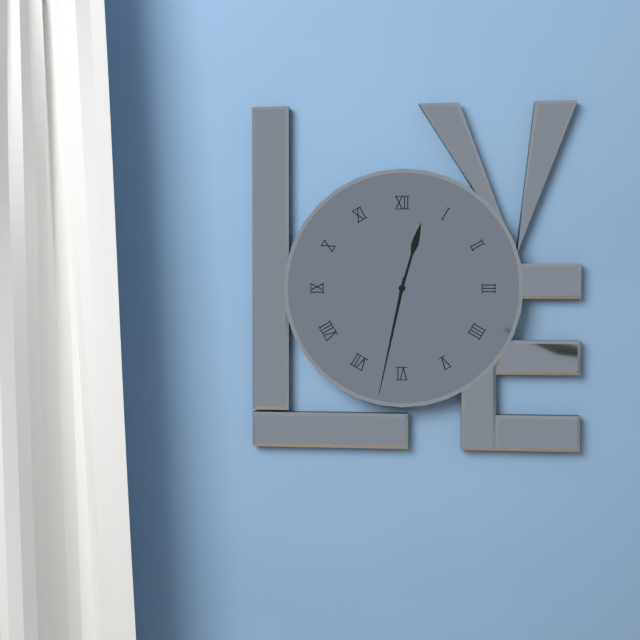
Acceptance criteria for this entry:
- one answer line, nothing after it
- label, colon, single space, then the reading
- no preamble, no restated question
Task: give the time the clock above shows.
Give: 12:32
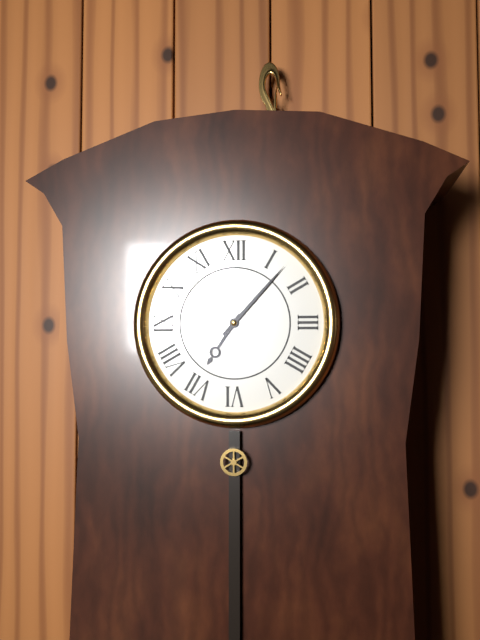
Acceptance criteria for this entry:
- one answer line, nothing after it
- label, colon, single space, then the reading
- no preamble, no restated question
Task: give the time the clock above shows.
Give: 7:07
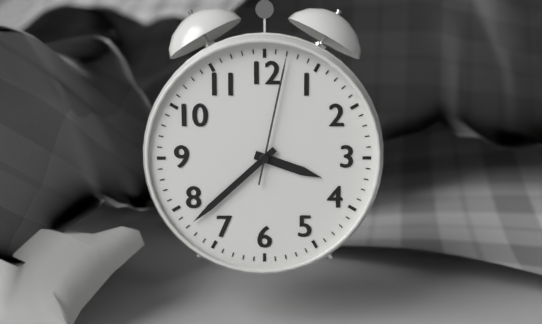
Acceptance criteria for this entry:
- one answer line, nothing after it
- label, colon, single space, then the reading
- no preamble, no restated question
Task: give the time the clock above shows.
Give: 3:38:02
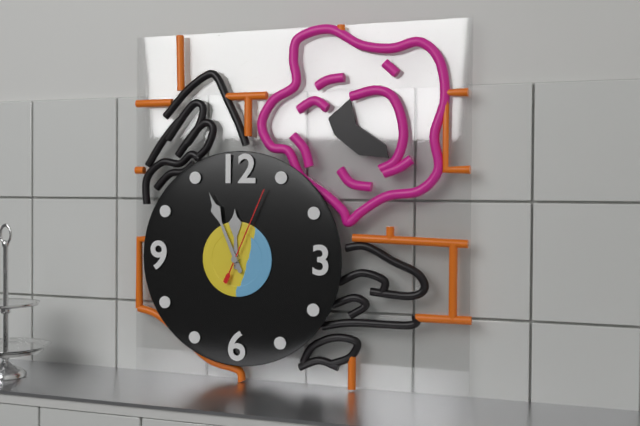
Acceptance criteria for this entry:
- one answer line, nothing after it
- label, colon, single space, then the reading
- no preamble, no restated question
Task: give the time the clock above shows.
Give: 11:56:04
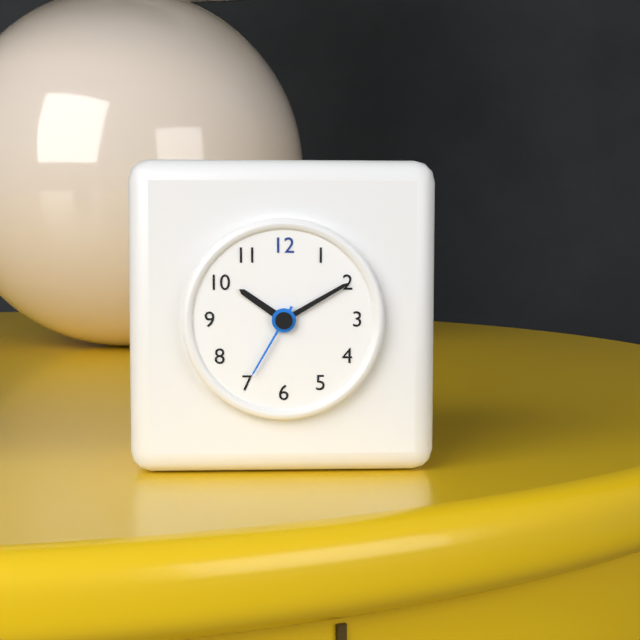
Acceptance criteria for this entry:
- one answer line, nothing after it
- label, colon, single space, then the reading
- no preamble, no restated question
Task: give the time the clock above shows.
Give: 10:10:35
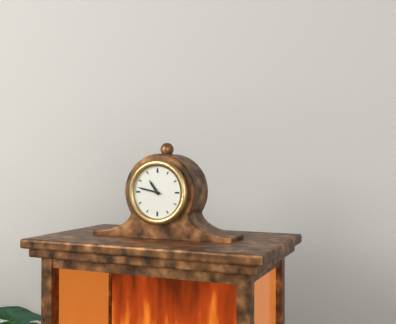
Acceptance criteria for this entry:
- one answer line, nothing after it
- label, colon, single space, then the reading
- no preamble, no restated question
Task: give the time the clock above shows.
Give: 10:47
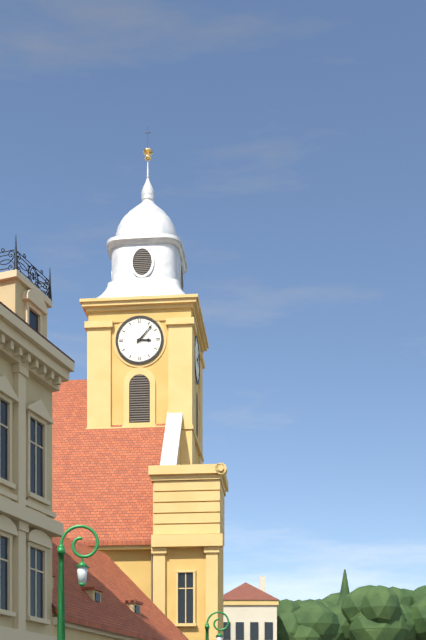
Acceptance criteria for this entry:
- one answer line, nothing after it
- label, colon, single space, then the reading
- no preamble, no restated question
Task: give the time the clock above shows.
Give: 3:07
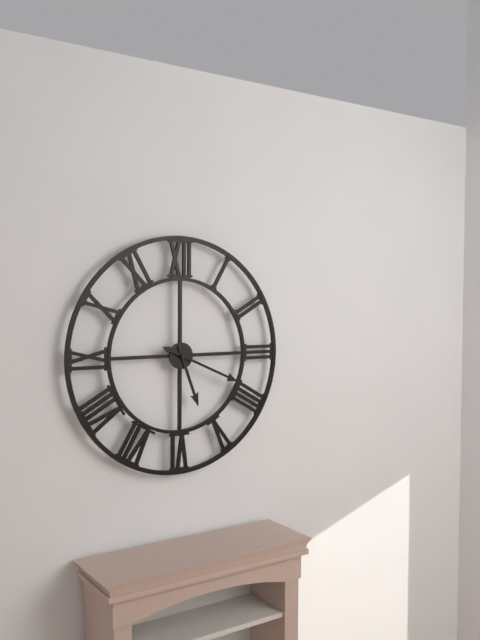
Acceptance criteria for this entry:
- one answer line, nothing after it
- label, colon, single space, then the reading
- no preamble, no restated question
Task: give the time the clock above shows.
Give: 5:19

* Goal: Update all the records by replacing "preamble" with "introduction" and leaving everything else unchanged. Write out the revised lines, but leave the pictures out.

* Exercise solution:
Acceptance criteria for this entry:
- one answer line, nothing after it
- label, colon, single space, then the reading
- no introduction, no restated question
Task: give the time the clock above shows.
Give: 12:32
Acceptance criteria for this entry:
- one answer line, nothing after it
- label, colon, single space, then the reading
- no introduction, no restated question
Task: give the time the clock above shows.
Give: 7:07
Acceptance criteria for this entry:
- one answer line, nothing after it
- label, colon, single space, then the reading
- no introduction, no restated question
Task: give the time the clock above shows.
Give: 3:38:02
Acceptance criteria for this entry:
- one answer line, nothing after it
- label, colon, single space, then the reading
- no introduction, no restated question
Task: give the time the clock above shows.
Give: 11:56:04
Acceptance criteria for this entry:
- one answer line, nothing after it
- label, colon, single space, then the reading
- no introduction, no restated question
Task: give the time the clock above shows.
Give: 10:10:35
Acceptance criteria for this entry:
- one answer line, nothing after it
- label, colon, single space, then the reading
- no introduction, no restated question
Task: give the time the clock above shows.
Give: 10:47
Acceptance criteria for this entry:
- one answer line, nothing after it
- label, colon, single space, then the reading
- no introduction, no restated question
Task: give the time the clock above shows.
Give: 3:07
Acceptance criteria for this entry:
- one answer line, nothing after it
- label, colon, single space, then the reading
- no introduction, no restated question
Task: give the time the clock above shows.
Give: 5:19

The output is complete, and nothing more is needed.